A 1.0 drop in pH would be a good target.
I would go nuts counting bubbles.


----------



## MCFC (Feb 12, 2017)

Put some tank water into a cup and let it sit for 24hrs. Test its pH. You want your tank pH to be about 1.0 point lower around the time your lights are turning on. 

BPS is a terrible measure between different tanks. It's more of a rough visual gauge for when you make adjustments with your needle valve.


----------



## Quagulator (May 4, 2015)

oscarlloydjohn said:


> I just got a pressurised CO2 system with drop checker and in-tank ceramic diffuser. The tank is 30L/8Gallons so bubble count should be tiny I'm assuming. What should I be aiming for? One website said 0.3bps and another said 6 bubbles per minute. 1 bubble per second per 10 gallons? There is so much conflicting info!
> KH: 8
> PH: 7.1
> Current CO2 ppm (before adding pressurised system): 15ppm
> ...


It all depends how well you can diffuse the CO2 into the water, you could be running 1000 bps, but if you only diffuse them at .001 bps its equivalent to getting 100% diffusion @ 1bps.
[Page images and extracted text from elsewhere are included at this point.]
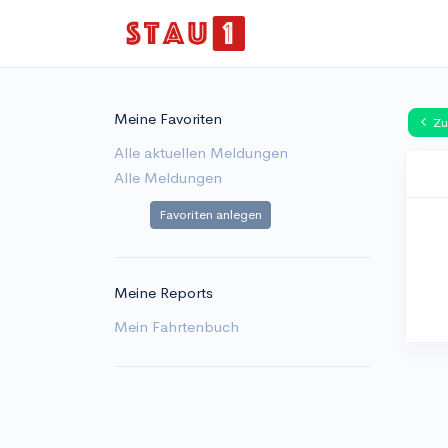
Meine Favoriten
Zu
Alle aktuellen Meldungen
Alle Meldungen
Favoriten anlegen
Meine Reports
Mein Fahrtenbuch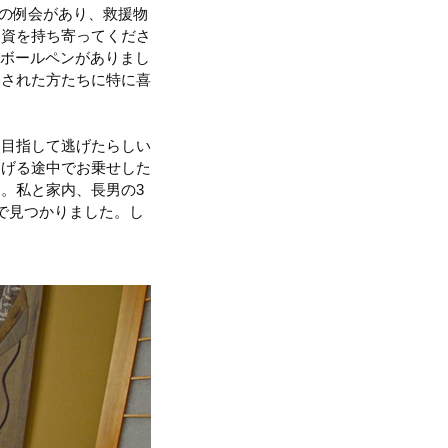
ブの例会があり、救援物
物資を持ち寄ってくださ
のボールペンがありまし
災された方たちに特に喜
を目指して逃げたらしい
逃げる途中でお乗せした
。私と家内、長男の3
で見つかりました。し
In my 5.5 gallon with a ceramic diffuser I'm running about 80% diffusion @ 1bps, my drop checker never really turns green so I should be running more, but I'm at a perfect balance of light/CO2/ferts as is so I have no motive to add ,increase my bps. Start @ 1bps, and move up to 1.5 - 2.0 - 2.5 etc. until you reach your balance.


----------



## houseofcards (Mar 21, 2009)

There's no exact number. Every tank is different. Just inch it up slighly until you get to around 30ppm. You already have 15ppm without adding co2? Also usually a 1.0 PH drop is good to aim for.


----------



## d33pVI (Oct 28, 2015)

Get yourself a drop checker and start out slow. Bubbles per second is not a measurement that can reliably be translated between different set-ups. You can, however, use it on your own system as a reference point when making adjustments.


----------